___ DATA SHOWN

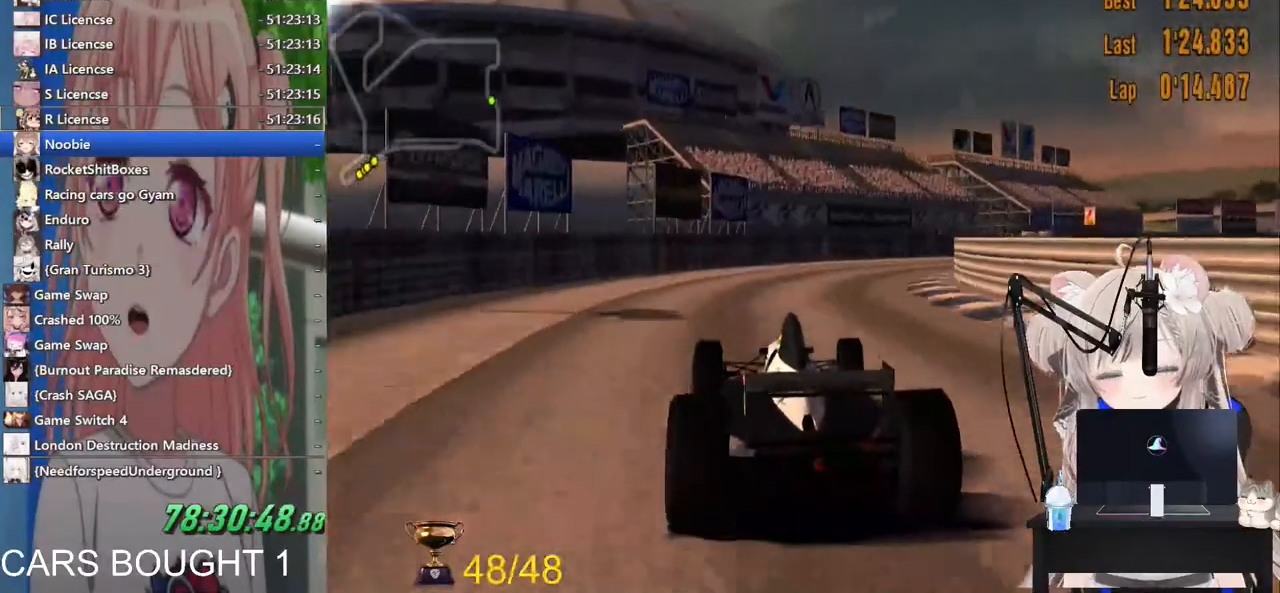
{"dt_ms": 500, "buttons": ["R2"], "left_stick": "right", "right_stick": "center", "events": [[17, "R2", "up"], [283, "R2", "down"]]}
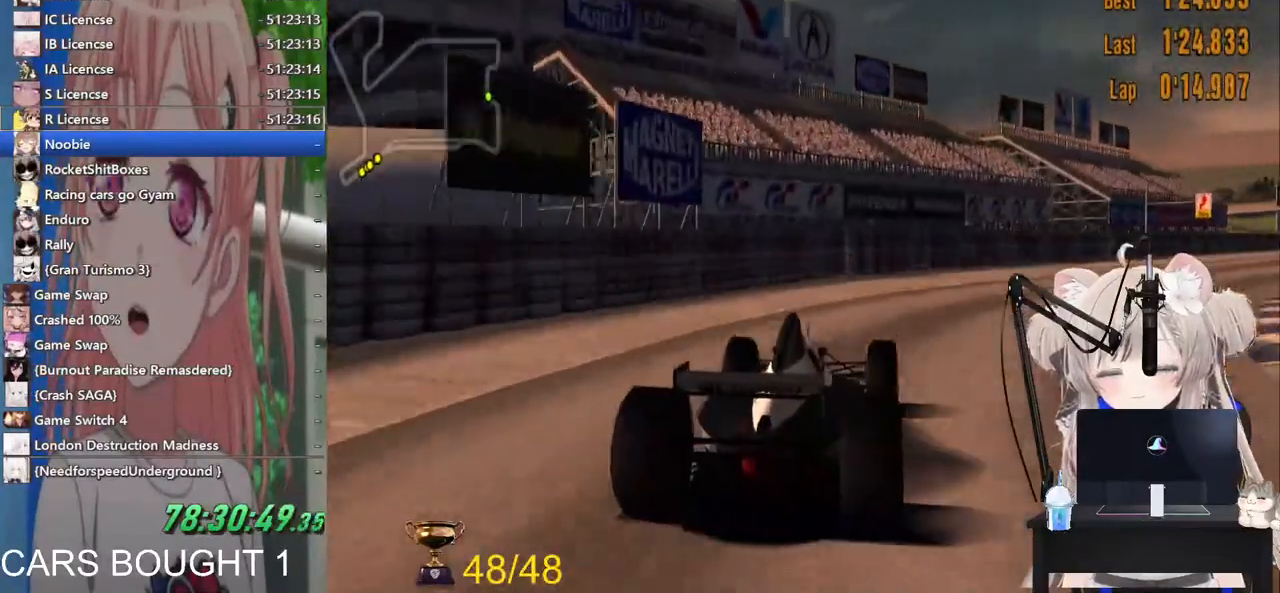
{"dt_ms": 500, "buttons": ["R2"], "left_stick": "right", "right_stick": "center", "events": []}
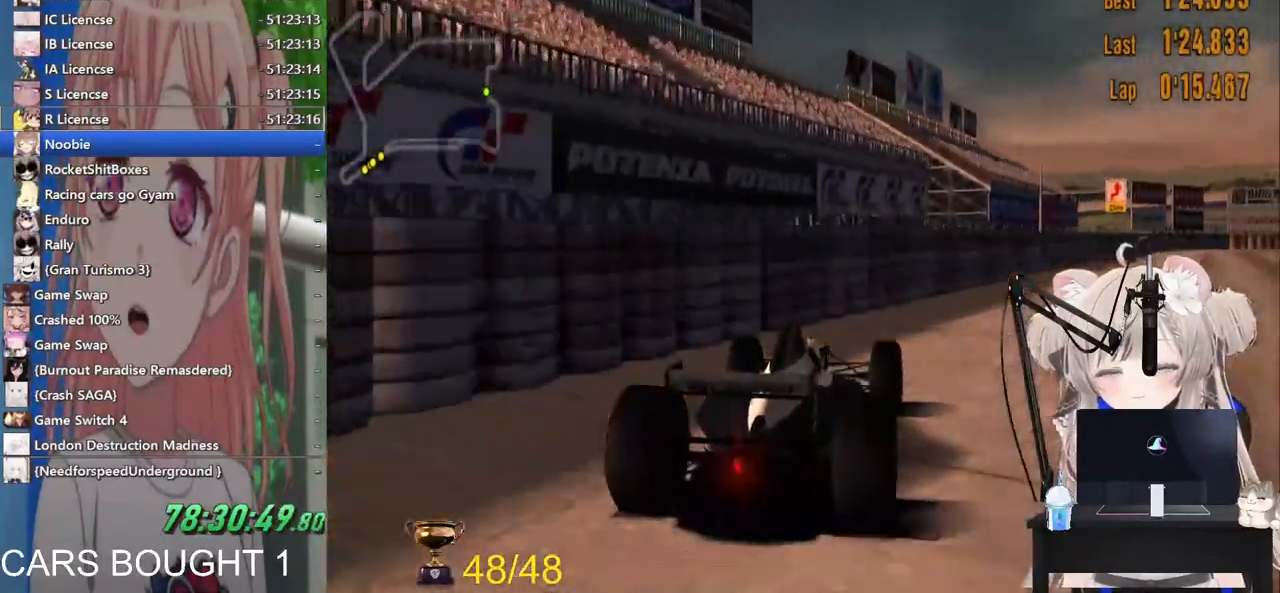
{"dt_ms": 500, "buttons": ["R2"], "left_stick": "left", "right_stick": "center", "events": [[233, "left_stick", "center"], [433, "left_stick", "left"]]}
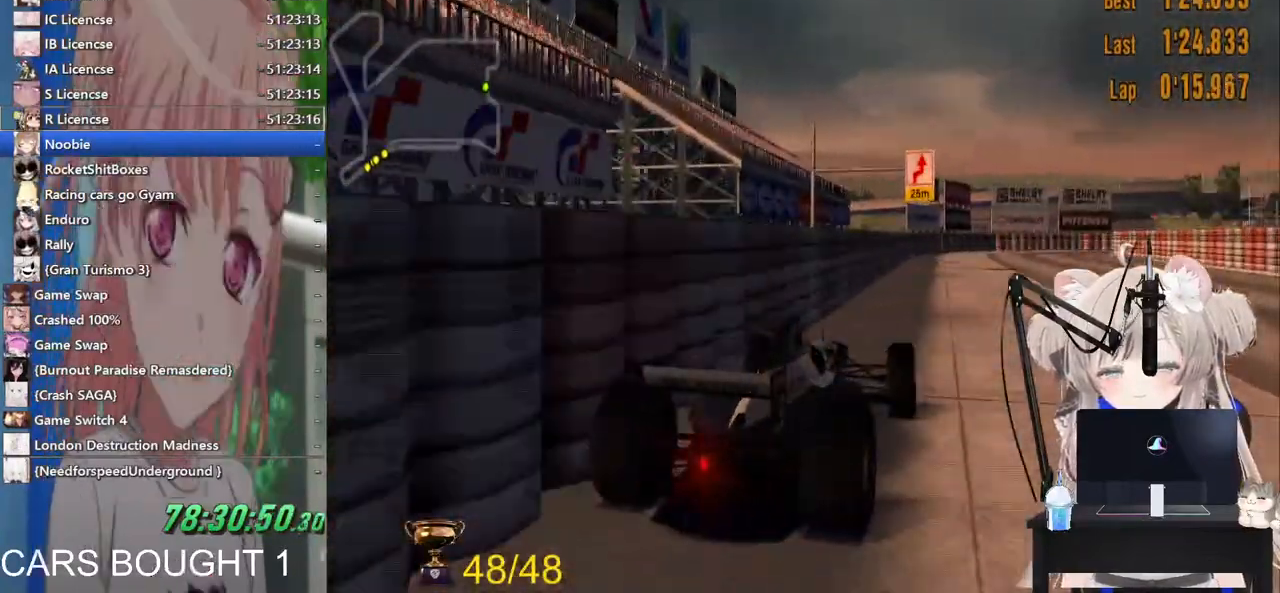
{"dt_ms": 500, "buttons": ["R2"], "left_stick": "left", "right_stick": "center", "events": [[67, "left_stick", "center"], [300, "left_stick", "left"]]}
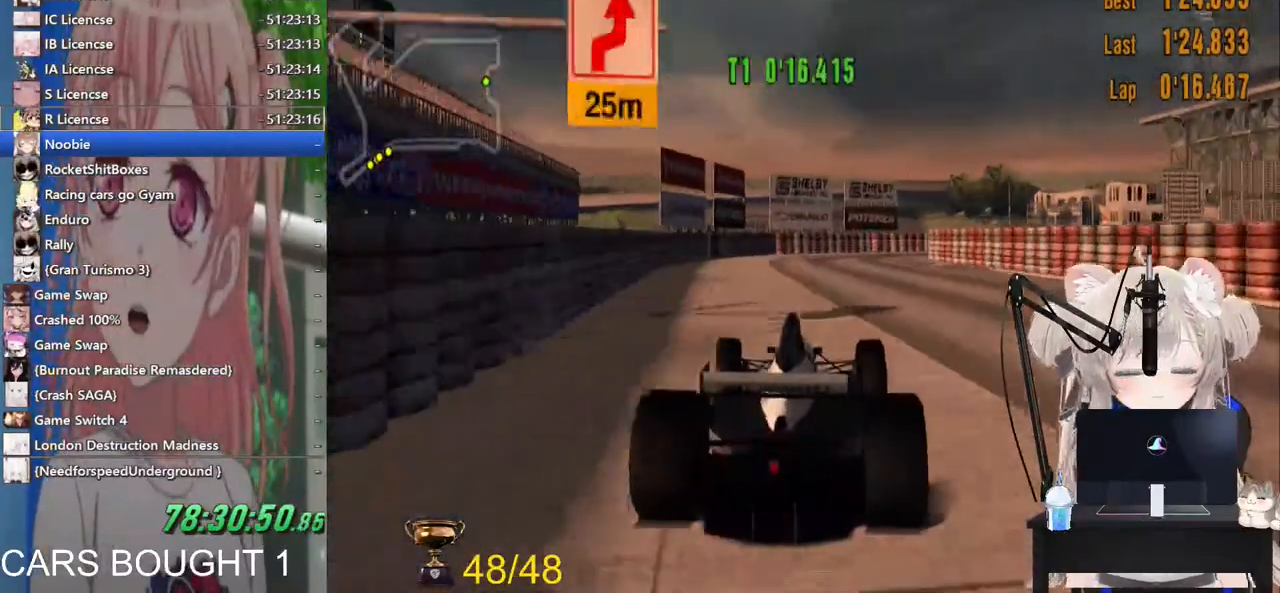
{"dt_ms": 1000, "buttons": [], "left_stick": "right", "right_stick": "center"}
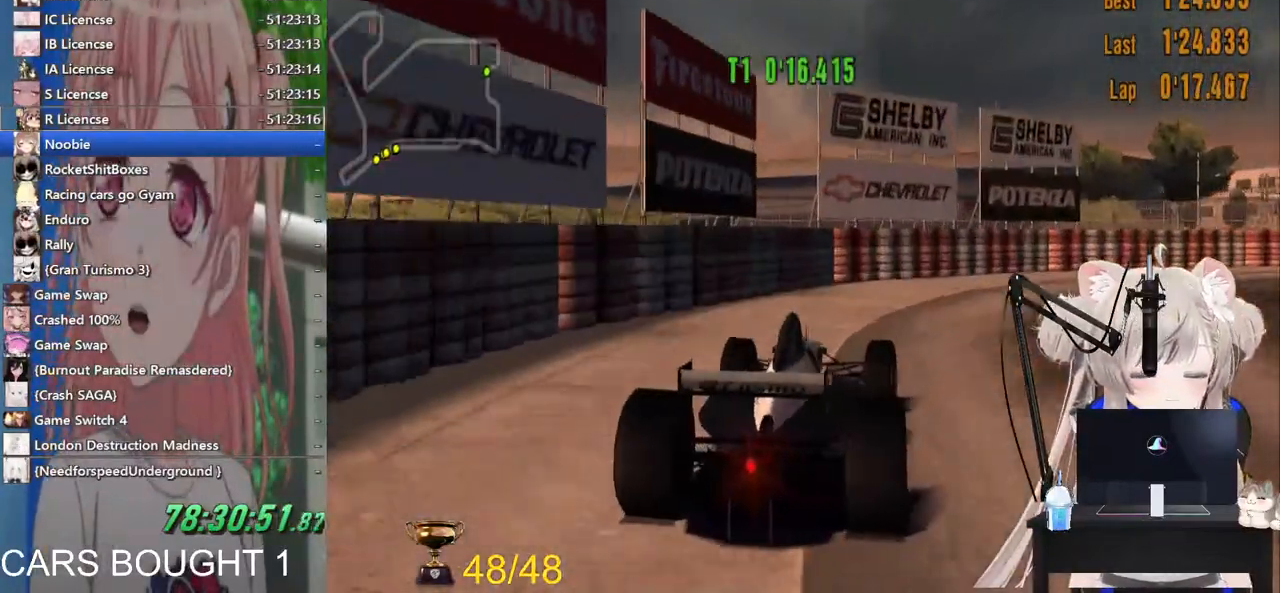
{"dt_ms": 500, "buttons": ["R2"], "left_stick": "right", "right_stick": "center", "events": [[33, "R2", "down"]]}
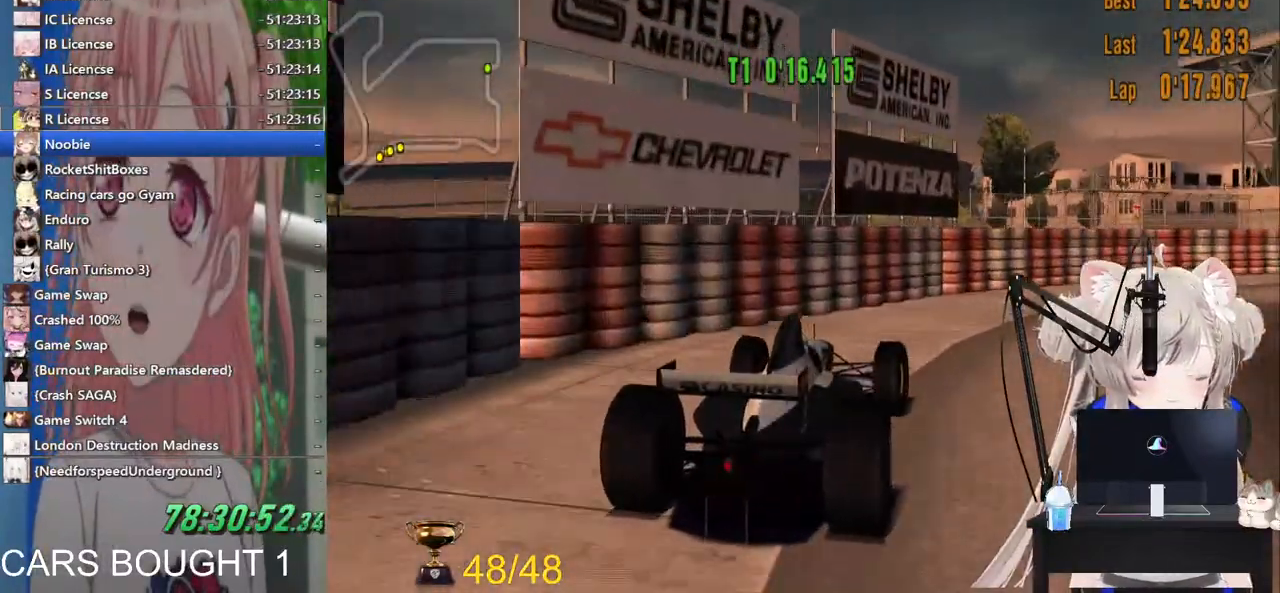
{"dt_ms": 500, "buttons": ["R2"], "left_stick": "right", "right_stick": "center", "events": []}
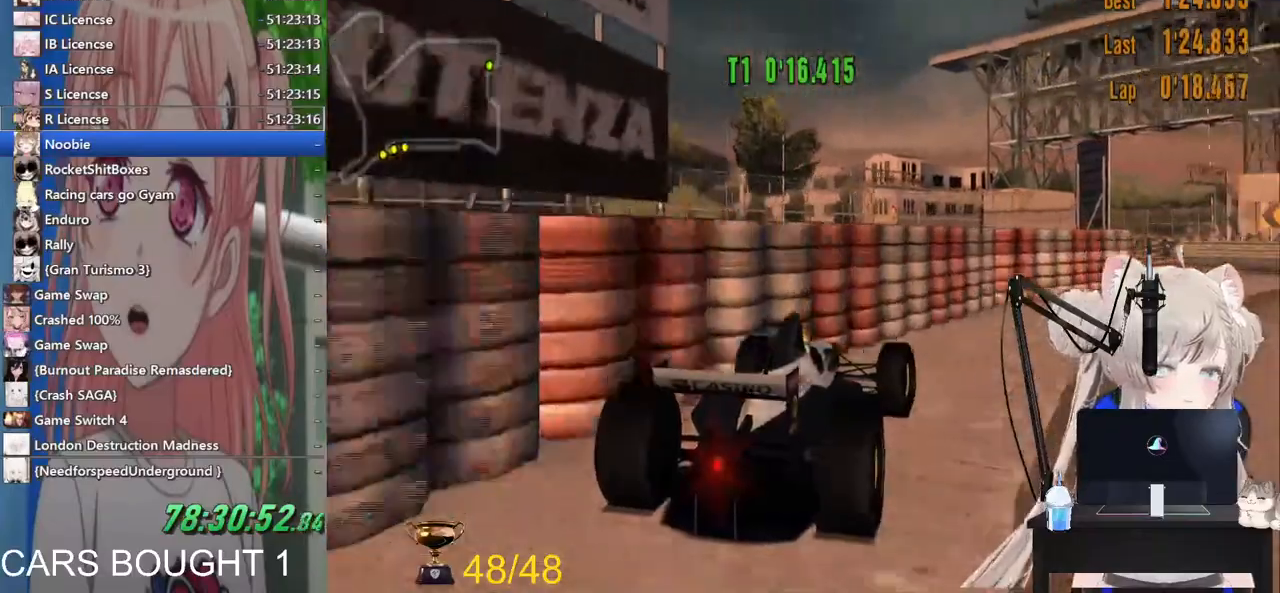
{"dt_ms": 500, "buttons": ["R2"], "left_stick": "down-left", "right_stick": "center", "events": [[283, "left_stick", "down-left"]]}
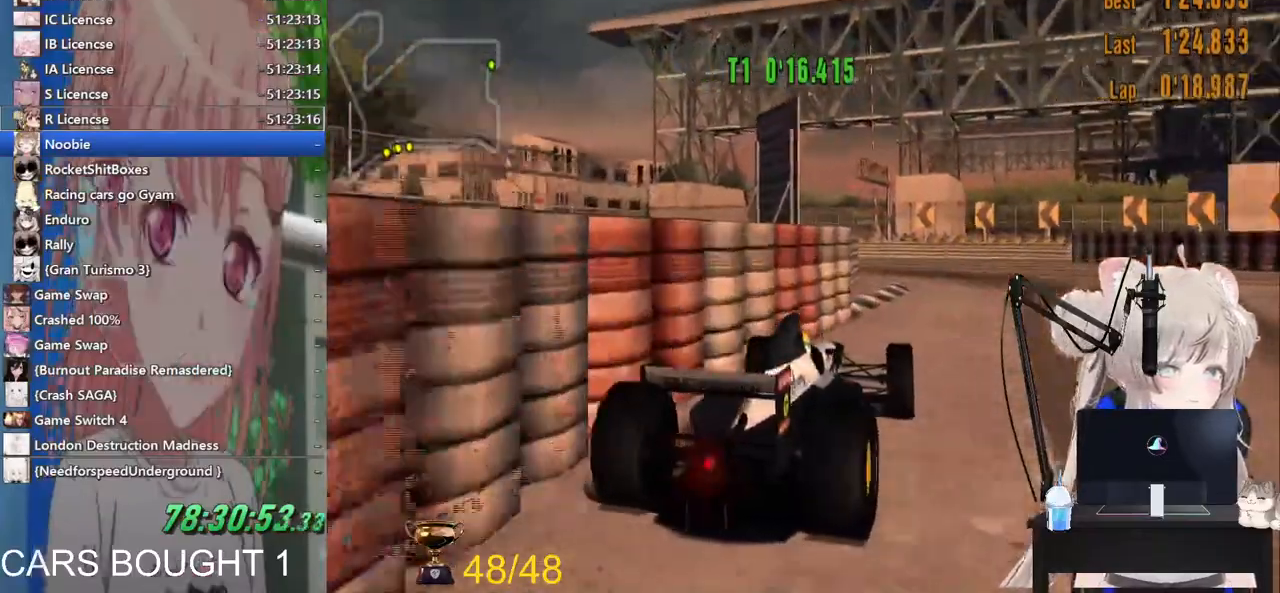
{"dt_ms": 500, "buttons": ["R2"], "left_stick": "left", "right_stick": "center"}
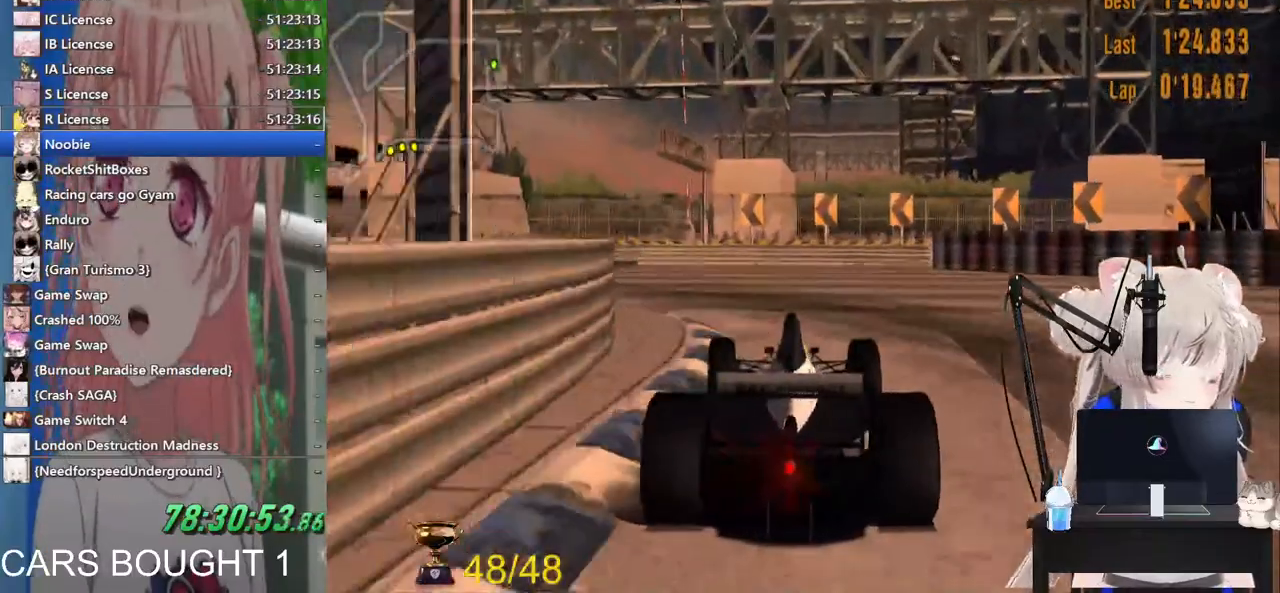
{"dt_ms": 500, "buttons": [], "left_stick": "left", "right_stick": "center", "events": [[383, "R2", "up"]]}
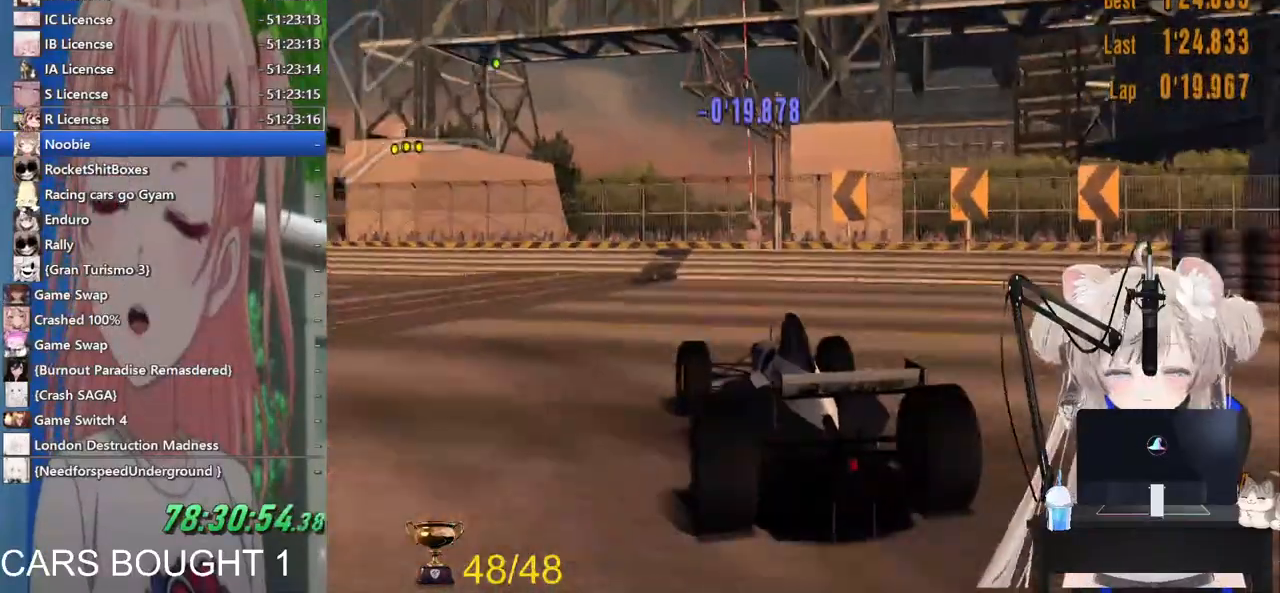
{"dt_ms": 1000, "buttons": ["R2"], "left_stick": "left", "right_stick": "center"}
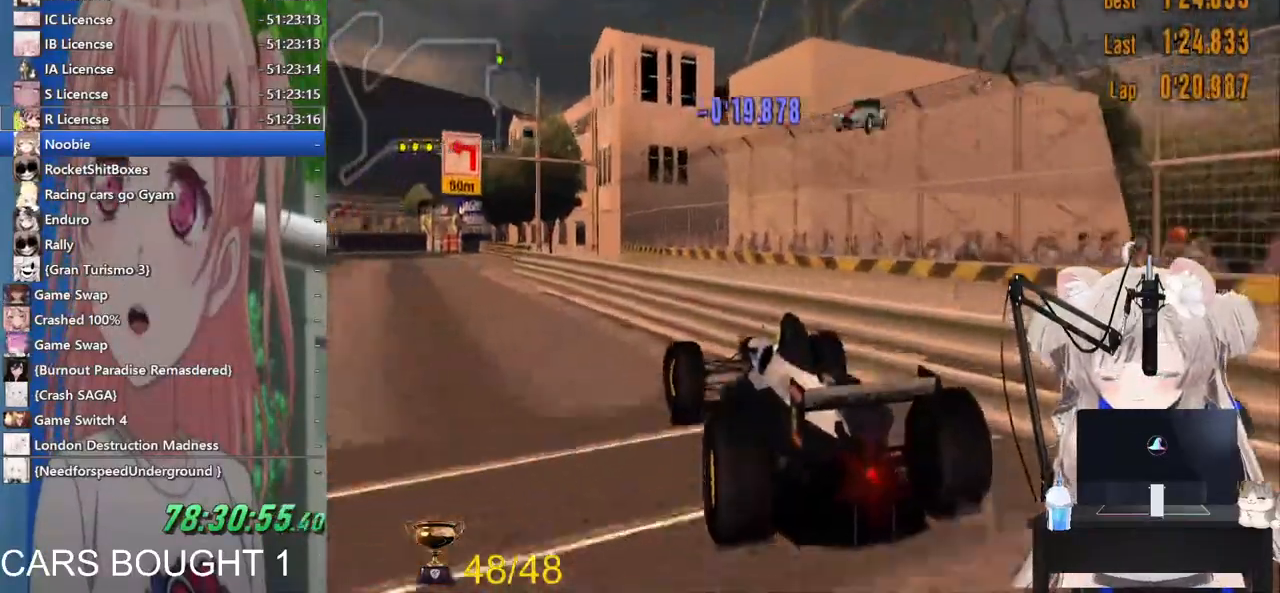
{"dt_ms": 500, "buttons": ["R2"], "left_stick": "center", "right_stick": "center", "events": [[317, "left_stick", "center"]]}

______

_EXERCISE AIM:_
Report every line above that has the string "down" in it.

_RESPONSE TO THE EXERCISE:_
{"dt_ms": 500, "buttons": ["R2"], "left_stick": "right", "right_stick": "center", "events": [[17, "R2", "up"], [283, "R2", "down"]]}
{"dt_ms": 500, "buttons": ["R2"], "left_stick": "right", "right_stick": "center", "events": [[33, "R2", "down"]]}
{"dt_ms": 500, "buttons": ["R2"], "left_stick": "down-left", "right_stick": "center", "events": [[283, "left_stick", "down-left"]]}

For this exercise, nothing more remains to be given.